Segment Start: EXTRACTED DATA
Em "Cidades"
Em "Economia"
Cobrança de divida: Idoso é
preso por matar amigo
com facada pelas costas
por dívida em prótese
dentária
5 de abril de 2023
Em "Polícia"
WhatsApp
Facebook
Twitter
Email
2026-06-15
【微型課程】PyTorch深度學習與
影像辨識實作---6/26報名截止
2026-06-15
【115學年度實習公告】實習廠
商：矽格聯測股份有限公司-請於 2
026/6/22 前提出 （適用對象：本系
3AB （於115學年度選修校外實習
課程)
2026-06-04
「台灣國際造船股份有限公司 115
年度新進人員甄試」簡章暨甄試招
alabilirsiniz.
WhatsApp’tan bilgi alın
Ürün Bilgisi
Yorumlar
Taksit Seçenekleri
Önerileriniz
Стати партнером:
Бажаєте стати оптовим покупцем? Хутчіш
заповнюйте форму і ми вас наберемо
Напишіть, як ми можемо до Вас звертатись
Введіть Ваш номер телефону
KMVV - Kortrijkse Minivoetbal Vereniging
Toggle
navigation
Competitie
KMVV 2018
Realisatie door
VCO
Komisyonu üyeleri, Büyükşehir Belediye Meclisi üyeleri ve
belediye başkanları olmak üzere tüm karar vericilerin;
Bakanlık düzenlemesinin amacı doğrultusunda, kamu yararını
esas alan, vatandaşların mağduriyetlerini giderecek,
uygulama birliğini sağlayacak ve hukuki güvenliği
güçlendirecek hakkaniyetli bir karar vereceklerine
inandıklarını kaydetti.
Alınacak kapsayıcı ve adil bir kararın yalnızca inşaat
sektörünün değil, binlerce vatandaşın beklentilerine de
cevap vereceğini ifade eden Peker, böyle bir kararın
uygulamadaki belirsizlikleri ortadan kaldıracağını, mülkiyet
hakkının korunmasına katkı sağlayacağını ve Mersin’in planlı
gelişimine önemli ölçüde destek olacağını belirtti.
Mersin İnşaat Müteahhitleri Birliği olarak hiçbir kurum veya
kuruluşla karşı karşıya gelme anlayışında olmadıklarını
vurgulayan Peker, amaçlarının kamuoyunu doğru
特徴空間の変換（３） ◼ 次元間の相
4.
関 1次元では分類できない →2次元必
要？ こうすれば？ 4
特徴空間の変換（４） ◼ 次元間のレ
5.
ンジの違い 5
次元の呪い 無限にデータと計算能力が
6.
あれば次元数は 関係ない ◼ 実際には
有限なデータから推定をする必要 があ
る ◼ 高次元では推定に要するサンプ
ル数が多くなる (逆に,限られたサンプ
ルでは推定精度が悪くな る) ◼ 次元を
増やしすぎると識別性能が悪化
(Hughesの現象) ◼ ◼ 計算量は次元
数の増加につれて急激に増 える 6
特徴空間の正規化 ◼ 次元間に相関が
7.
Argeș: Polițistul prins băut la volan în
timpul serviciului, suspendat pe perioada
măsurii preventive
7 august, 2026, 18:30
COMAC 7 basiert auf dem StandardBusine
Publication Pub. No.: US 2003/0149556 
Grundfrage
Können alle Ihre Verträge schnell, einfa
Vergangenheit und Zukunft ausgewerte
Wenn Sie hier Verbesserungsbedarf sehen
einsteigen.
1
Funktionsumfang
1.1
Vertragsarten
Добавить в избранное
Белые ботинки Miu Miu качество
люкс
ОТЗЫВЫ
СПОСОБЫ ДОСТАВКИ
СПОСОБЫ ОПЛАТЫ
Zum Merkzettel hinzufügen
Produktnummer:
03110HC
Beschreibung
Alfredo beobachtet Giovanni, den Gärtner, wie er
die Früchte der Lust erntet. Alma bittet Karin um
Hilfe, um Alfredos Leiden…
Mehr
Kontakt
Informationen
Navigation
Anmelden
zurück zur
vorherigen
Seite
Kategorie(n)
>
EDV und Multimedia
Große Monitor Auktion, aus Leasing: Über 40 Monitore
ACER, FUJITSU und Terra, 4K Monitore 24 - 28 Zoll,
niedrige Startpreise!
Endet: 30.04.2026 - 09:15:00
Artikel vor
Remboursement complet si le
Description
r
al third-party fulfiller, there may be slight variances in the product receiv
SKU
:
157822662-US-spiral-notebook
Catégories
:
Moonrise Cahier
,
Segment End: EXTRACTED DATA
WORK INSTRUCTION :: Copy out the lines of all the items again, changing "Twitter" to "X" and leaving the rest untouched.

ANSWER TO THE PROBLEM ::
Em "Cidades"
Em "Economia"
Cobrança de divida: Idoso é
preso por matar amigo
com facada pelas costas
por dívida em prótese
dentária
5 de abril de 2023
Em "Polícia"
WhatsApp
Facebook
X
Email
2026-06-15
【微型課程】PyTorch深度學習與
影像辨識實作---6/26報名截止
2026-06-15
【115學年度實習公告】實習廠
商：矽格聯測股份有限公司-請於 2
026/6/22 前提出 （適用對象：本系
3AB （於115學年度選修校外實習
課程)
2026-06-04
「台灣國際造船股份有限公司 115
年度新進人員甄試」簡章暨甄試招
alabilirsiniz.
WhatsApp’tan bilgi alın
Ürün Bilgisi
Yorumlar
Taksit Seçenekleri
Önerileriniz
Стати партнером:
Бажаєте стати оптовим покупцем? Хутчіш
заповнюйте форму і ми вас наберемо
Напишіть, як ми можемо до Вас звертатись
Введіть Ваш номер телефону
KMVV - Kortrijkse Minivoetbal Vereniging
Toggle
navigation
Competitie
KMVV 2018
Realisatie door
VCO
Komisyonu üyeleri, Büyükşehir Belediye Meclisi üyeleri ve
belediye başkanları olmak üzere tüm karar vericilerin;
Bakanlık düzenlemesinin amacı doğrultusunda, kamu yararını
esas alan, vatandaşların mağduriyetlerini giderecek,
uygulama birliğini sağlayacak ve hukuki güvenliği
güçlendirecek hakkaniyetli bir karar vereceklerine
inandıklarını kaydetti.
Alınacak kapsayıcı ve adil bir kararın yalnızca inşaat
sektörünün değil, binlerce vatandaşın beklentilerine de
cevap vereceğini ifade eden Peker, böyle bir kararın
uygulamadaki belirsizlikleri ortadan kaldıracağını, mülkiyet
hakkının korunmasına katkı sağlayacağını ve Mersin’in planlı
gelişimine önemli ölçüde destek olacağını belirtti.
Mersin İnşaat Müteahhitleri Birliği olarak hiçbir kurum veya
kuruluşla karşı karşıya gelme anlayışında olmadıklarını
vurgulayan Peker, amaçlarının kamuoyunu doğru
特徴空間の変換（３） ◼ 次元間の相
4.
関 1次元では分類できない →2次元必
要？ こうすれば？ 4
特徴空間の変換（４） ◼ 次元間のレ
5.
ンジの違い 5
次元の呪い 無限にデータと計算能力が
6.
あれば次元数は 関係ない ◼ 実際には
有限なデータから推定をする必要 があ
る ◼ 高次元では推定に要するサンプ
ル数が多くなる (逆に,限られたサンプ
ルでは推定精度が悪くな る) ◼ 次元を
増やしすぎると識別性能が悪化
(Hughesの現象) ◼ ◼ 計算量は次元
数の増加につれて急激に増 える 6
特徴空間の正規化 ◼ 次元間に相関が
7.
Argeș: Polițistul prins băut la volan în
timpul serviciului, suspendat pe perioada
măsurii preventive
7 august, 2026, 18:30
COMAC 7 basiert auf dem StandardBusine
Publication Pub. No.: US 2003/0149556 
Grundfrage
Können alle Ihre Verträge schnell, einfa
Vergangenheit und Zukunft ausgewerte
Wenn Sie hier Verbesserungsbedarf sehen
einsteigen.
1
Funktionsumfang
1.1
Vertragsarten
Добавить в избранное
Белые ботинки Miu Miu качество
люкс
ОТЗЫВЫ
СПОСОБЫ ДОСТАВКИ
СПОСОБЫ ОПЛАТЫ
Zum Merkzettel hinzufügen
Produktnummer:
03110HC
Beschreibung
Alfredo beobachtet Giovanni, den Gärtner, wie er
die Früchte der Lust erntet. Alma bittet Karin um
Hilfe, um Alfredos Leiden…
Mehr
Kontakt
Informationen
Navigation
Anmelden
zurück zur
vorherigen
Seite
Kategorie(n)
>
EDV und Multimedia
Große Monitor Auktion, aus Leasing: Über 40 Monitore
ACER, FUJITSU und Terra, 4K Monitore 24 - 28 Zoll,
niedrige Startpreise!
Endet: 30.04.2026 - 09:15:00
Artikel vor
Remboursement complet si le
Description
r
al third-party fulfiller, there may be slight variances in the product receiv
SKU
:
157822662-US-spiral-notebook
Catégories
:
Moonrise Cahier
,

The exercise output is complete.